Delgado contends that his conduct did not meet the elements of the crime for which he was sentenced. He further alleges that the district court considered a dismissed rape charge when sentencing him. However, the record demonstrates that this Court already determined these issues as a result of an appeal from Delgado's I.C.R. 35 motion. In that appeal, this Court determined that the sentencing court properly considered the circumstances and facts surrounding the kidnapping and properly determined that Delgado was sentenced for the kidnapping only, and not the dismissed rape charge.
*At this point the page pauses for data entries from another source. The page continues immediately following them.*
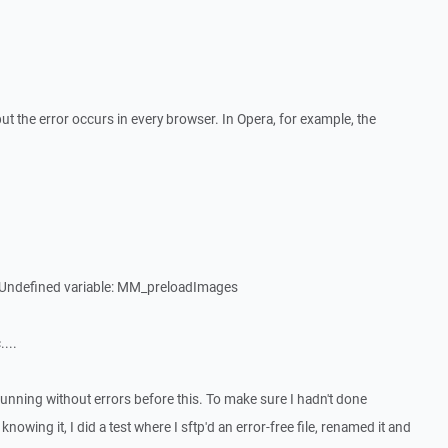
ut the error occurs in every browser. In Opera, for example, the
: Undefined variable: MM_preloadImages
....
running without errors before this. To make sure I hadn't done
owing it, I did a test where I sftp'd an error-free file, renamed it and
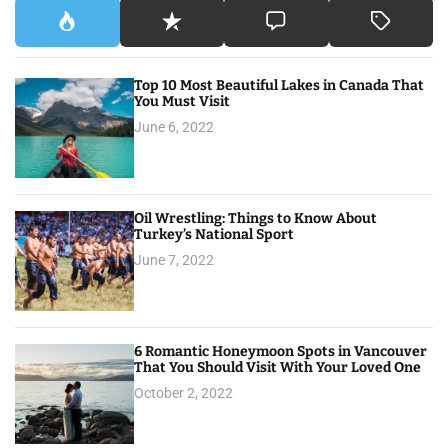
Top 10 Most Beautiful Lakes in Canada That
You Must Visit
June 6, 2022
Oil Wrestling: Things to Know About
Turkey’s National Sport
June 7, 2022
6 Romantic Honeymoon Spots in Vancouver
That You Should Visit With Your Loved One
October 2, 2022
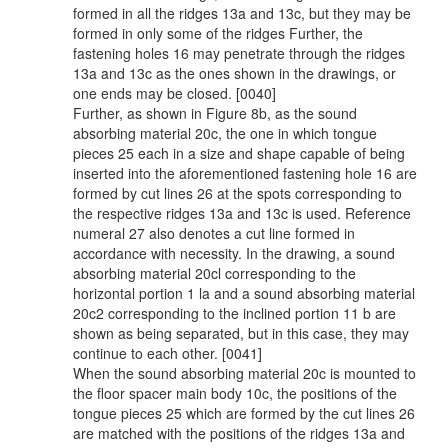
formed in all the ridges 13a and 13c, but they may be
formed in only some of the ridges Further, the
fastening holes 16 may penetrate through the ridges
13a and 13c as the ones shown in the drawings, or
one ends may be closed. [0040]
Further, as shown in Figure 8b, as the sound
absorbing material 20c, the one in which tongue
pieces 25 each in a size and shape capable of being
inserted into the aforementioned fastening hole 16 are
formed by cut lines 26 at the spots corresponding to
the respective ridges 13a and 13c is used. Reference
numeral 27 also denotes a cut line formed in
accordance with necessity. In the drawing, a sound
absorbing material 20cl corresponding to the
horizontal portion 1 la and a sound absorbing material
20c2 corresponding to the inclined portion 11 b are
shown as being separated, but in this case, they may
continue to each other. [0041]
When the sound absorbing material 20c is mounted to
the floor spacer main body 10c, the positions of the
tongue pieces 25 which are formed by the cut lines 26
are matched with the positions of the ridges 13a and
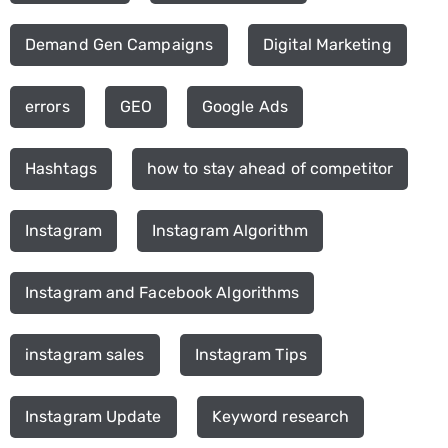
Demand Gen Campaigns
Digital Marketing
errors
GEO
Google Ads
Hashtags
how to stay ahead of competitor
Instagram
Instagram Algorithm
Instagram and Facebook Algorithms
instagram sales
Instagram Tips
Instagram Update
Keyword research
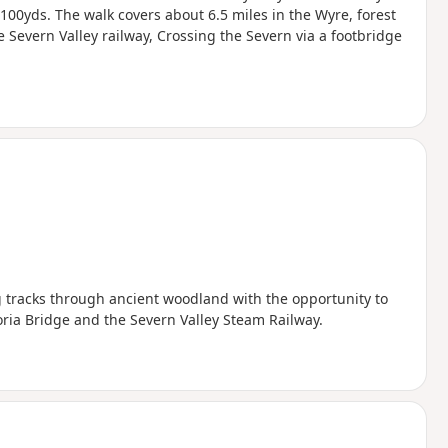
t 100yds. The walk covers about 6.5 miles in the Wyre, forest
he Severn Valley railway, Crossing the Severn via a footbridge
ing tracks through ancient woodland with the opportunity to
ctoria Bridge and the Severn Valley Steam Railway.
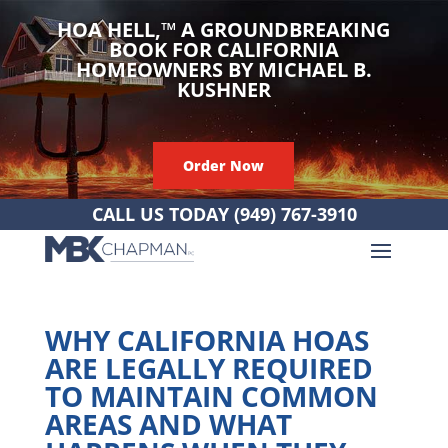
HOA HELL,
™
A GROUNDBREAKING
BOOK FOR CALIFORNIA
HOMEOWNERS BY MICHAEL B.
KUSHNER
Order Now
CALL US TODAY
(949) 767-3910
WHY CALIFORNIA HOAS
ARE LEGALLY REQUIRED
TO MAINTAIN COMMON
AREAS AND WHAT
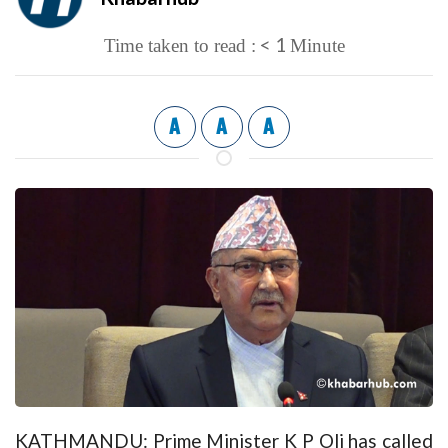
< 1
Time taken to read :
Minute
A
A
A
KATHMANDU: Prime Minister K P Oli has called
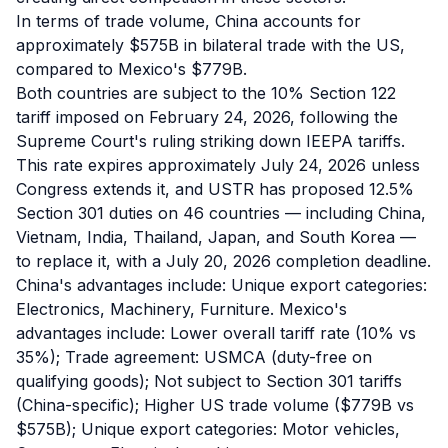
In terms of trade volume, China accounts for
approximately $575B in bilateral trade with the US,
compared to Mexico's $779B.
Both countries are subject to the 10% Section 122
tariff imposed on February 24, 2026, following the
Supreme Court's ruling striking down IEEPA tariffs.
This rate expires approximately July 24, 2026 unless
Congress extends it, and USTR has proposed 12.5%
Section 301 duties on 46 countries — including China,
Vietnam, India, Thailand, Japan, and South Korea —
to replace it, with a July 20, 2026 completion deadline.
China's advantages include: Unique export categories:
Electronics, Machinery, Furniture. Mexico's
advantages include: Lower overall tariff rate (10% vs
35%); Trade agreement: USMCA (duty-free on
qualifying goods); Not subject to Section 301 tariffs
(China-specific); Higher US trade volume ($779B vs
$575B); Unique export categories: Motor vehicles,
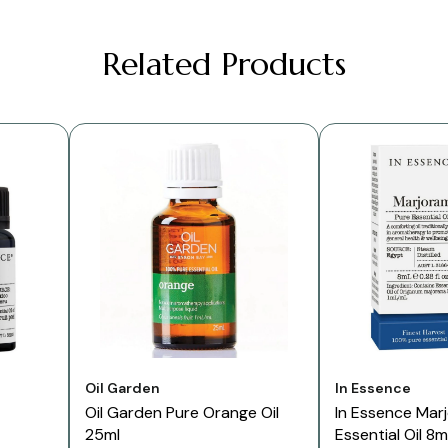
Related Products
Vendor:
Vendor:
Oil Garden
In Essence
Oil Garden Pure Orange Oil
In Essence Mar
25ml
Essential Oil 8m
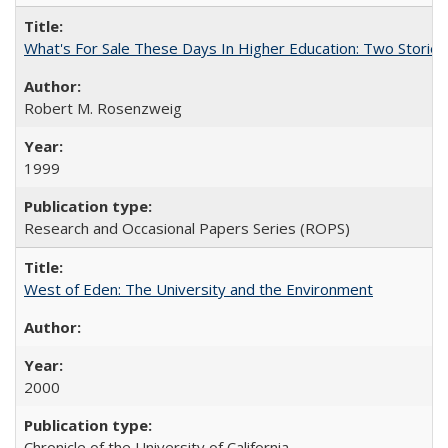
What's For Sale These Days In Higher Education: Two Stories
Robert M. Rosenzweig
1999
Research and Occasional Papers Series (ROPS)
West of Eden: The University and the Environment
2000
Chronicle of the University of California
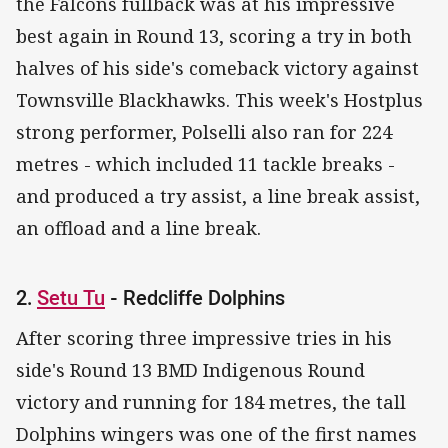
the Falcons fullback was at his impressive
best again in Round 13, scoring a try in both
halves of his side's comeback victory against
Townsville Blackhawks. This week's Hostplus
strong performer, Polselli also ran for 224
metres - which included 11 tackle breaks -
and produced a try assist, a line break assist,
an offload and a line break.
2.
Setu Tu
- Redcliffe Dolphins
After scoring three impressive tries in his
side's Round 13 BMD Indigenous Round
victory and running for 184 metres, the tall
Dolphins wingers was one of the first names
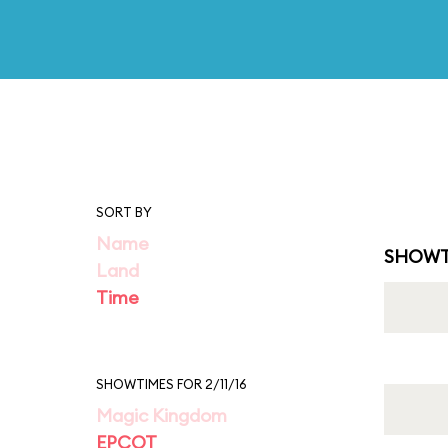
SORT BY
Name
SHOWT
Land
Time
SHOWTIMES FOR 2/11/16
Magic Kingdom
EPCOT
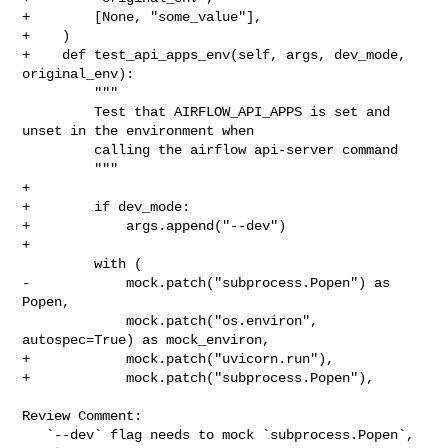
+        [None, "some_value"],

+    )

+    def test_api_apps_env(self, args, dev_mode, 
original_env):

         """

         Test that AIRFLOW_API_APPS is set and 
unset in the environment when

         calling the airflow api-server command

         """

+

+        if dev_mode:

+            args.append("--dev")

+

         with (

-            mock.patch("subprocess.Popen") as 
Popen,

             mock.patch("os.environ", 
autospec=True) as mock_environ,

+            mock.patch("uvicorn.run"),

+            mock.patch("subprocess.Popen"),

Review Comment:

   `--dev` flag needs to mock `subprocess.Popen`, 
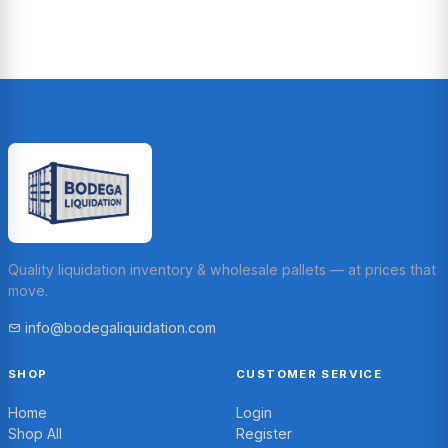
Quality liquidation inventory & wholesale pallets — at prices that
move.
info@bodegaliquidation.com
SHOP
CUSTOMER SERVICE
Home
Login
Shop All
Register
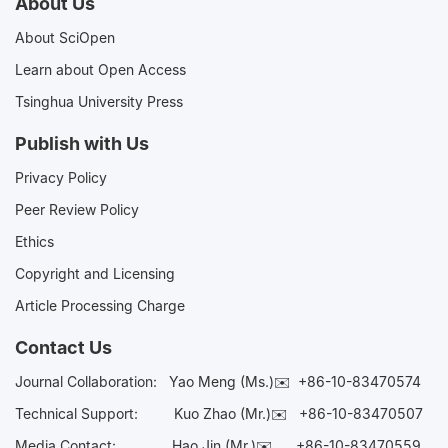
About Us
About SciOpen
Learn about Open Access
Tsinghua University Press
Publish with Us
Privacy Policy
Peer Review Policy
Ethics
Copyright and Licensing
Article Processing Charge
Contact Us
Journal Collaboration:
Yao Meng (Ms.)✉️
+86-10-83470574
Technical Support:
Kuo Zhao (Mr.)✉️
+86-10-83470507
Media Contact:
Hao Jin (Mr.)✉️
+86-10-83470559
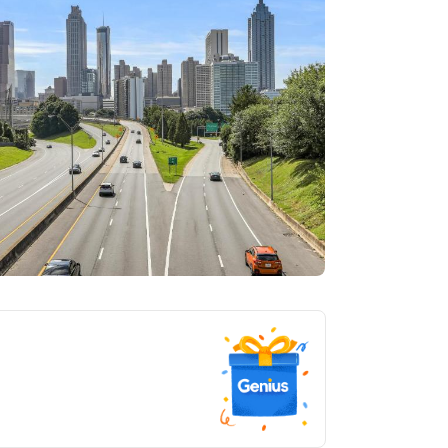
tlanta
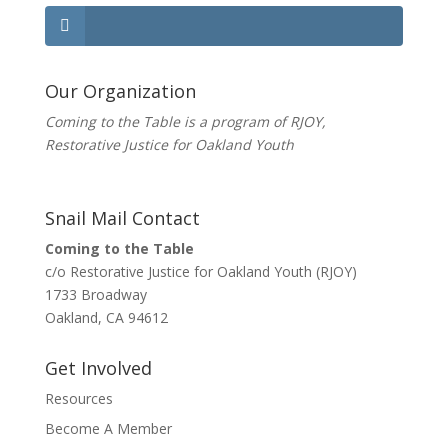
Our Organization
Coming to the Table is a program of
RJOY
,
Restorative Justice for Oakland Youth
Snail Mail Contact
Coming to the Table
c/o Restorative Justice for Oakland Youth (RJOY)
1733 Broadway
Oakland, CA 94612
Get Involved
Resources
Become A Member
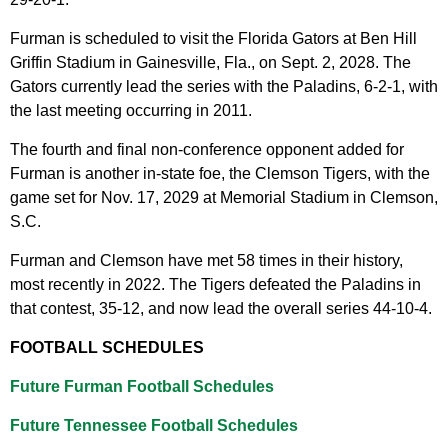
Furman is scheduled to visit the Florida Gators at Ben Hill
Griffin Stadium in Gainesville, Fla., on Sept. 2, 2028. The
Gators currently lead the series with the Paladins, 6-2-1, with
the last meeting occurring in 2011.
The fourth and final non-conference opponent added for
Furman is another in-state foe, the Clemson Tigers, with the
game set for Nov. 17, 2029 at Memorial Stadium in Clemson,
S.C.
Furman and Clemson have met 58 times in their history,
most recently in 2022. The Tigers defeated the Paladins in
that contest, 35-12, and now lead the overall series 44-10-4.
FOOTBALL SCHEDULES
Future Furman Football Schedules
Future Tennessee Football Schedules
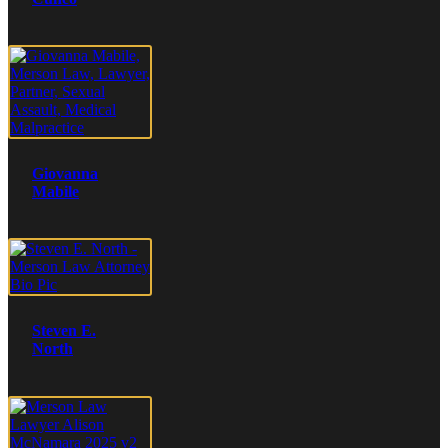
Giovanna
Mabile
Steven E.
North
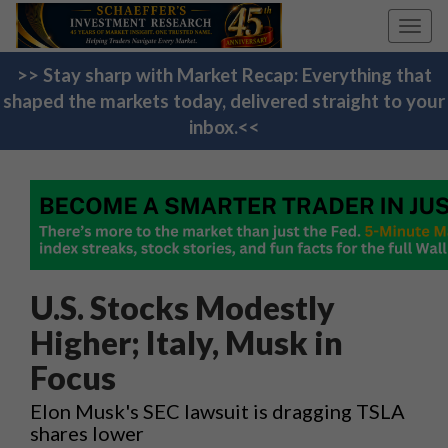
Toggl
navig
>> Stay sharp with Market Recap: Everything that
shaped the markets today, delivered straight to your
inbox.<<
U.S. Stocks Modestly
Higher; Italy, Musk in
Focus
Elon Musk's SEC lawsuit is dragging TSLA
shares lower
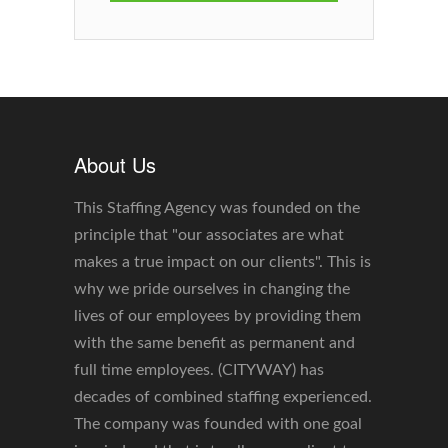
About Us
This Staffing Agency was founded on the
principle that "our associates are what
makes a true impact on our clients". This is
why we pride ourselves in changing the
lives of our employees by providing them
with the same benefit as permanent and
full time employees. (CITYWAY) has
decades of combined staffing experienced.
The company was founded with one goal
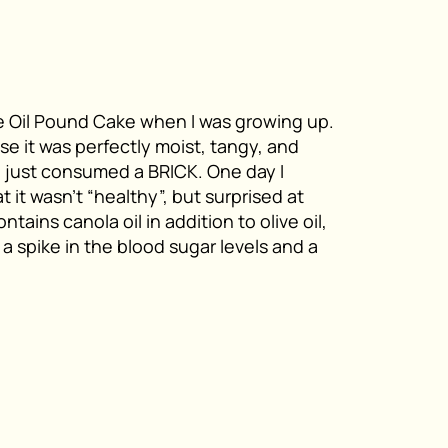
 Oil Pound Cake when I was growing up.
se it was perfectly moist, tangy, and
ad just consumed a BRICK. One day I
 it wasn’t “healthy”, but surprised at
tains canola oil in addition to olive oil,
 a spike in the blood sugar levels and a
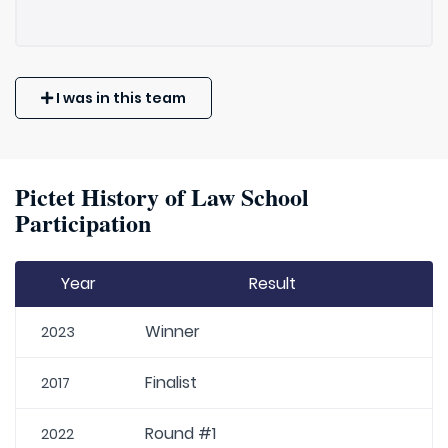
I was in this team
Pictet History of Law School
Participation
Year
Result
Winner
2023
Finalist
2017
Round #1
2022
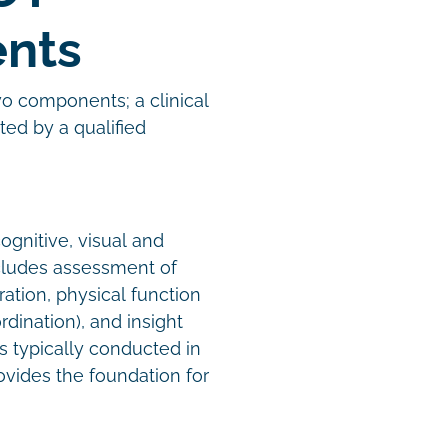
ents
wo components; a clinical
ed by a qualified
ognitive, visual and
includes assessment of
ration, physical function
dination), and insight
s typically conducted in
ovides the foundation for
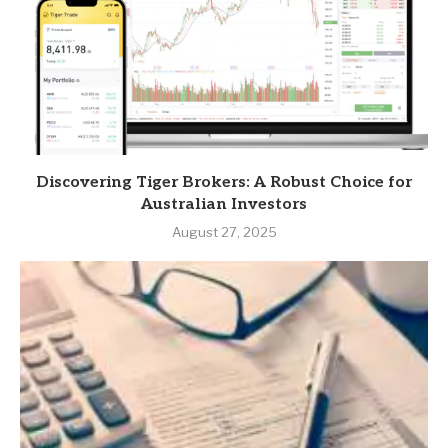
Discovering Tiger Brokers: A Robust Choice for
Australian Investors
August 27, 2025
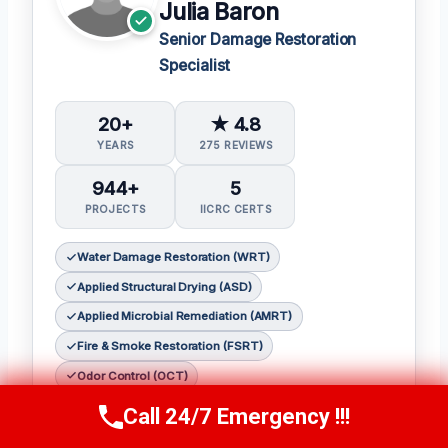
Julia Baron
Senior Damage Restoration
Specialist
20+
★ 4.8
YEARS
275 REVIEWS
944+
5
PROJECTS
IICRC CERTS
Water Damage Restoration (WRT)
Applied Structural Drying (ASD)
Applied Microbial Remediation (AMRT)
Fire & Smoke Restoration (FSRT)
Odor Control (OCT)
Call 24/7 Emergency !!!
𝗖𝗲𝗿𝘁𝗶𝗳𝗶𝗰𝗮𝘁𝗶𝗼𝗻𝘀:
Call Now
(314) 762-6284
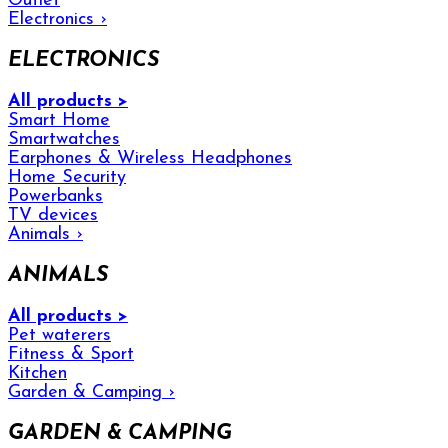
Outlet
Electronics
›
ELECTRONICS
All products >
Smart Home
Smartwatches
Earphones & Wireless Headphones
Home Security
Powerbanks
TV devices
Animals
›
ANIMALS
All products >
Pet waterers
Fitness & Sport
Kitchen
Garden & Camping
›
GARDEN & CAMPING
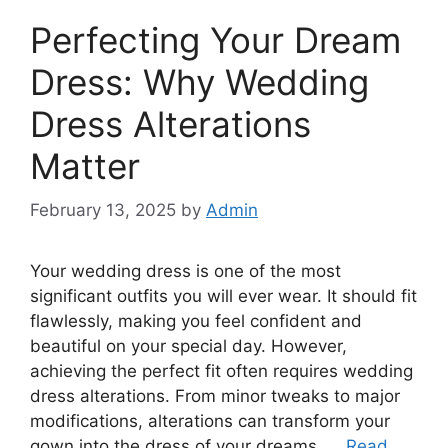
Perfecting Your Dream
Dress: Why Wedding
Dress Alterations
Matter
February 13, 2025
by
Admin
Your wedding dress is one of the most
significant outfits you will ever wear. It should fit
flawlessly, making you feel confident and
beautiful on your special day. However,
achieving the perfect fit often requires wedding
dress alterations. From minor tweaks to major
modifications, alterations can transform your
gown into the dress of your dreams. …
Read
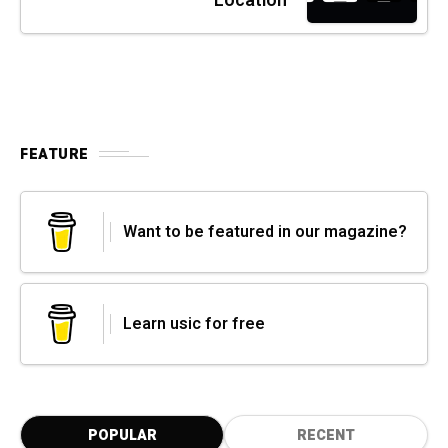
Location
FEATURE
Want to be featured in our magazine?
Learn usic for free
POPULAR
RECENT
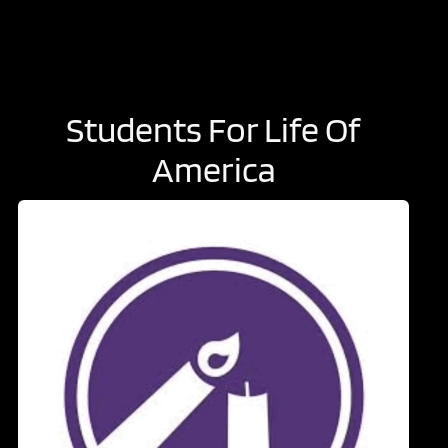
Students For Life Of
America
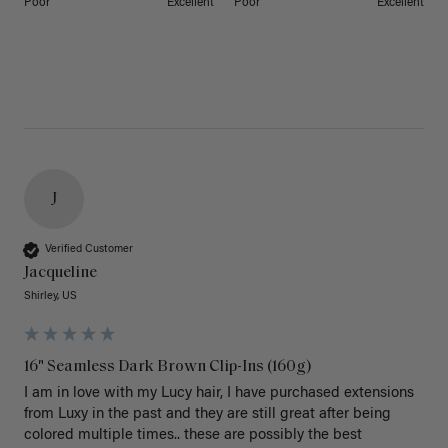
Poor
Excellent
Poor
Excellent
J
Verified Customer
Jacqueline
Shirley, US
16" Seamless Dark Brown Clip-Ins (160g)
I am in love with my Lucy hair, I have purchased extensions 
from Luxy in the past and they are still great after being 
colored multiple times.. these are possibly the best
Therefore, res judicata applies and Delgado cannot reassert such claims in this post-conviction petition.

Delgado also contends, for the first time on appeal, that his sentence is illegal because the district court improperly amended his sentence to include an indeterminate life term. Generally, issues not raised below may not be considered for the first time on appeal. Yakovac, 145 Idaho at 446, 180 P.3d, at 485; Hughes v. State, 148 Idaho 448, 462, 224 P.3d 515, 529 (Ct. App. 2009). Delgado failed to raise this issue in his original post-conviction petition; therefore, it is improper.

III.

CONCLUSION

Delgado has failed to demonstrate that the district court erred in summarily dismissing his petition or denying his request for counsel. Therefore, the district court's order summarily dismissing Delgado's post-conviction petition and denying his request for appointment of counsel is affirmed.

Judge LANSING and Judge MELANSON CONCUR.